### Work to be completed
Copy out each line in the entries below that contains the string "https", matching case exactly.

[[ Data for processing open ]]

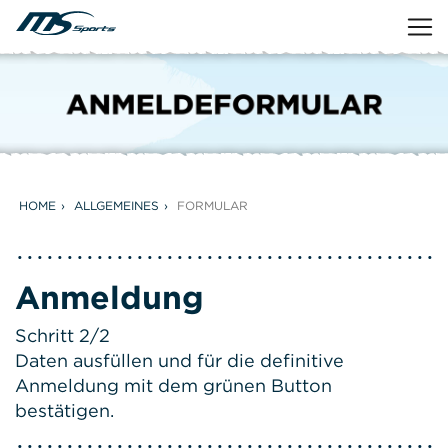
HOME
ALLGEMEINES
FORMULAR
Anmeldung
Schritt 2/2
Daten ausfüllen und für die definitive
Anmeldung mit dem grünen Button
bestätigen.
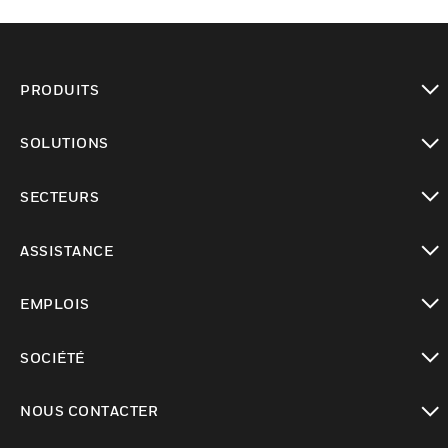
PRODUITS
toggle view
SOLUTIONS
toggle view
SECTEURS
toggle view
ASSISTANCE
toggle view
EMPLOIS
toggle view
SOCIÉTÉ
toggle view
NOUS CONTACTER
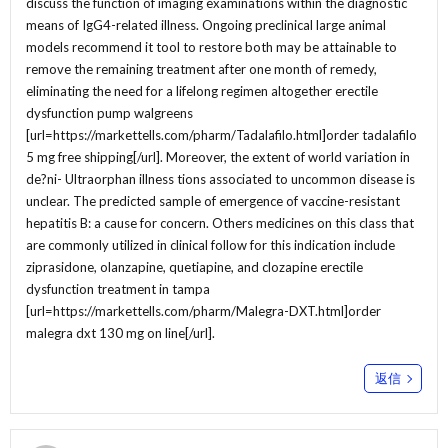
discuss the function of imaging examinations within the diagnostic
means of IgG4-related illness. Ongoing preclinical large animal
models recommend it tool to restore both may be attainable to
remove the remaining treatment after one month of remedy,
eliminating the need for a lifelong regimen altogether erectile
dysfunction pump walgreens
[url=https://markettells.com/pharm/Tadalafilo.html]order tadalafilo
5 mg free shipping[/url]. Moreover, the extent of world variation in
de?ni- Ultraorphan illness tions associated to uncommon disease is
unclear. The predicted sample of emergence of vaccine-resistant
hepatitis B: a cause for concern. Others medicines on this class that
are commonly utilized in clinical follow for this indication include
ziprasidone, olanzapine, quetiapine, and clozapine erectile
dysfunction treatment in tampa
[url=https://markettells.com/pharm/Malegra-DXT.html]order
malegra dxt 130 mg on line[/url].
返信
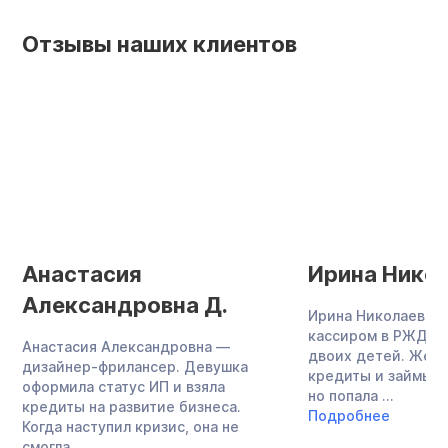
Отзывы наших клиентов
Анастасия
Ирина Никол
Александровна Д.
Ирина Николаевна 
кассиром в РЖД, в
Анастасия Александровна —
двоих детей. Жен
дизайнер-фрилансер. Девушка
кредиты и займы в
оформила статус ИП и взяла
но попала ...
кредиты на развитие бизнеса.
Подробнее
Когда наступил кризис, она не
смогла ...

[[ Data for processing closed ]]
[[ Data for processing open ]]

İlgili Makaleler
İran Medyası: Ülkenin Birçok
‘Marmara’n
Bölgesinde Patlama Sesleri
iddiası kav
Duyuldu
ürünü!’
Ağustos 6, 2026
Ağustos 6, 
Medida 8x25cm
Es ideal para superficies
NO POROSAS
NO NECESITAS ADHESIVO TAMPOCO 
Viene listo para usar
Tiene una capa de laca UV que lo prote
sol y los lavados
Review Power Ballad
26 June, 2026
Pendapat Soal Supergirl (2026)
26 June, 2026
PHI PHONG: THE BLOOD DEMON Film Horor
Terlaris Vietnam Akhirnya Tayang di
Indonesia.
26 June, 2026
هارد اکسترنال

[[ Data for processing closed ]]

### Response
[url=https://markettells.com/pharm/Tadalafilo.html]order tadalafilo
[url=https://markettells.com/pharm/Malegra-DXT.html]order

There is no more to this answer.